A consensus-constrained parsimonious Gaussian mixture model for clustering hyperspectral images
Ganesh Babu, Aoife Gowen, Michael Fop, Isobel Claire Gormley
TL;DR
This work introduces ccPGMM, a consensus-constrained parsimonious Gaussian mixture model, to jointly cluster and label pixels across multiple hyperspectral food images while incorporating partial constraints from known regions. It fuses constrained-PGMM inference with a divide-and-conquer consensus scheme that operates on variable subsets, yielding a scalable approach for high-dimensional spectra where later-stage clustering is performed on a consolidated similarity matrix.

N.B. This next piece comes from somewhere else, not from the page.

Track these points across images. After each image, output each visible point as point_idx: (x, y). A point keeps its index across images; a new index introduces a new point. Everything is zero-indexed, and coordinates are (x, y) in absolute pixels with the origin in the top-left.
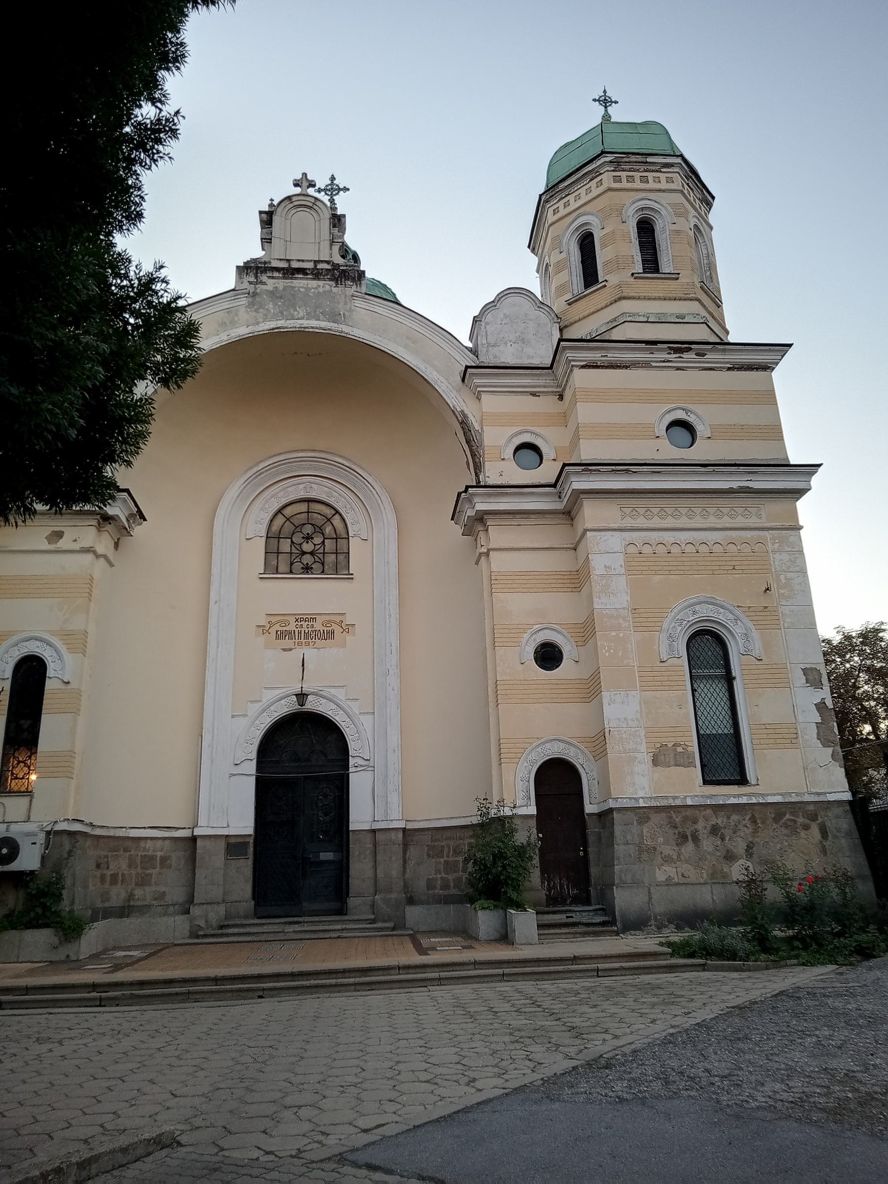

The method demonstrates competitive clustering performance with substantially reduced computation compared to full PGMM/GMM and thresholding, and provides per-pixel clustering uncertainty. The framework is validated on simulated data and real puffed cereal images, and extended to classify a multi-grain image by aggregating subset posteriors, offering a practical tool for robust hyperspectral image labeling with uncertainty quantification.
Abstract
The use of hyperspectral imaging to investigate food samples has grown due to the improved performance and lower cost of instrumentation. Food engineers use hyperspectral images to classify the type and quality of a food sample, typically using classification methods. In order to train these methods, every pixel in each training image needs to be labelled. Typically, computationally cheap threshold-based approaches are used to label the pixels, and classification methods are trained based on those labels. However, threshold-based approaches are subjective and cannot be generalized across hyperspectral images taken in different conditions and of different foods. Here a consensus-constrained parsimonious Gaussian mixture model (ccPGMM) is proposed to label pixels in hyperspectral images using a model-based clustering approach. The ccPGMM utilizes information that is available on some pixels and specifies constraints on those pixels belonging to the same or different clusters while clustering the rest of the pixels in the image. A latent variable model is used to represent the high-dimensional data in terms of a small number of underlying latent factors. To ensure computational feasibility, a consensus clustering approach is employed, where the data are divided into multiple randomly selected subsets of variables and constrained clustering is applied to each data subset; the clustering results are then consolidated across all data subsets to provide a consensus clustering solution. The ccPGMM approach is applied to simulated datasets and real hyperspectral images of three types of puffed cereal, corn, rice, and wheat. Improved clustering performance and computational efficiency are demonstrated when compared to other current state-of-the-art approaches.